When the New York senate bill was passed to legalize sports betting in all forms (retail, online and mobile), it was stated there would only be nine operators awarded licenses.
Sportsbooks had to apply for the available licenses. Then, regulators inspected all the proposals and decided whether to award them to operators or not.
The nine sportsbooks granted permission to launch their new mobile betting apps and online sportsbook sites were; BetMGM, BetRivers, Caesars, DraftKings, FanDuel, PointsBet, Resorts World, WynnBET, and BallyBET. So far, however, only the first eight of those operators have launched as intended, with BallyBet still yet to officially launch in New York.
Nonetheless, with how big the market is in New York, constantly breaking records of bets handled and tax revenue raised, it opens the idea of possibly allowing more operators into the Empire State. It could create more competition, which would benefit the consumer and would mean more jobs that would ultimately benefit the economy.
It Has Already been Suggested
You may remember that a while back, we reported on operators requesting a cut in the tax rate in New York, with the BetMGM Chief Financial Officer, Gary Deutsch, quoted as saying:
Players would never continue to play if the house always won, and the house cannot continue to play if it’s always going to lose.
One possible solution put forward by Senator Joseph Addabbo, alongside Assemblyman Gary Pretlow, was to increase the number of licenses offered out in the state, to allow them to increase tax revenue even if they cut tax rates.

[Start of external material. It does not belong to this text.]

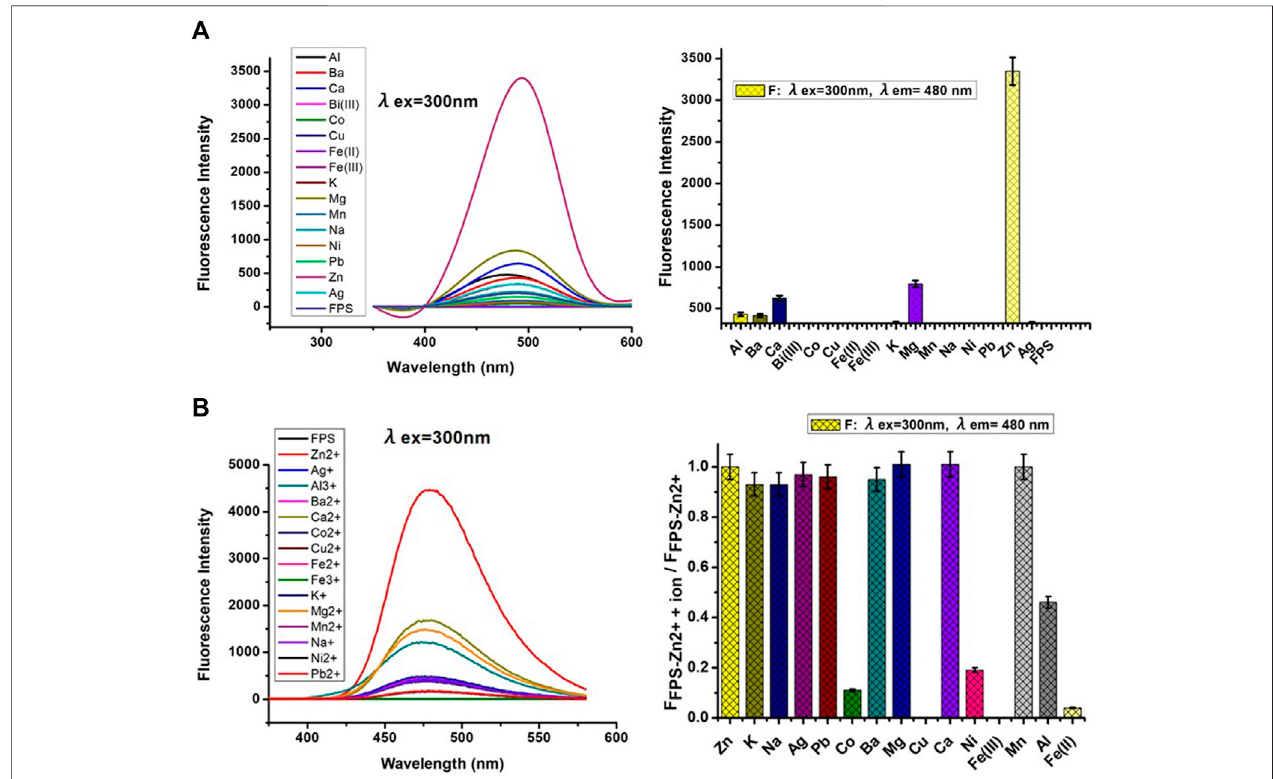
FIGURE 2 | (A) Left: Fluorescent spectra of FPS (5 μ mol/L) with various metal ions (10.0 equiv.) in methanol; Right: Dense bars indicate the fl uorescence intensity ( λ ex (cid:2) 300nm, λ em (cid:2) 480 nm) (B) Left:FluorescentspectraofFPS(5 μ mol/L)+10.0equiv.Zn 2+ withvariousmetalions(10.0equiv.)inmethanol;Right:Densebarportion indicates the fl uorescence intensity ( λ ex (cid:2) 300 nm, λ em (cid:2) 480 nm) in methanol solution, respectively.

However, this notion was subsequently rejected.
It could come up again later this year, but the current session of the New York Assembly to raise such issues has already been closed.
Fanatics Developments Suggest More Sportsbooks Could be on Their Way
The fantasy sports company Fanatics has recently made some major changes. Firstly, they recently trademarked the name BetFanatics, and have applied for licenses in some states such as Maryland, which is currently going through the process of legalizing sports betting.
Secondly, regarding Fanatics, CEO Michael Rubin recently sold his stakes in two sports franchises he owned, the NBA’s Philadelphia 76ers, and the NHL’s New Jersey Devils. He went on to say in a statement on Twitter:
With the launch of our trading cards and collectibles business earlier this year – which will have individual contracts with thousands of athletes globally – and a soon-to-launch sports betting operation, these new businesses will directly conflict with the ownership rules of sports leagues.
Given these realities, I will sadly be selling my stake in the Sixers and shifting from part-owner back to a life-long fan.
This frees him up to do business in the sports betting industry without the attachment to a particular team that he could be accused of colluding with, which demonstrates exactly how serious Fanatics are about this new venture.
With more big-name operators looking to launch their own sportsbooks online as well as releasing mobile sports betting apps, it makes sense that many of these companies will want to expand. In addition, since New York is being dubbed the sports betting Mecca of the US, inevitably operators will want to head to the state where more bets are handled than anywhere else (though they may not want to arrive right away with the high tax rates).
Nonetheless, even if they don’t expand the number of licenses available in New York, the CEO of BetMGM hints that they could in fact leave the market if conditions don’t improve, which could leave an opening for Fanatics or another provider to swoop in and vill the void.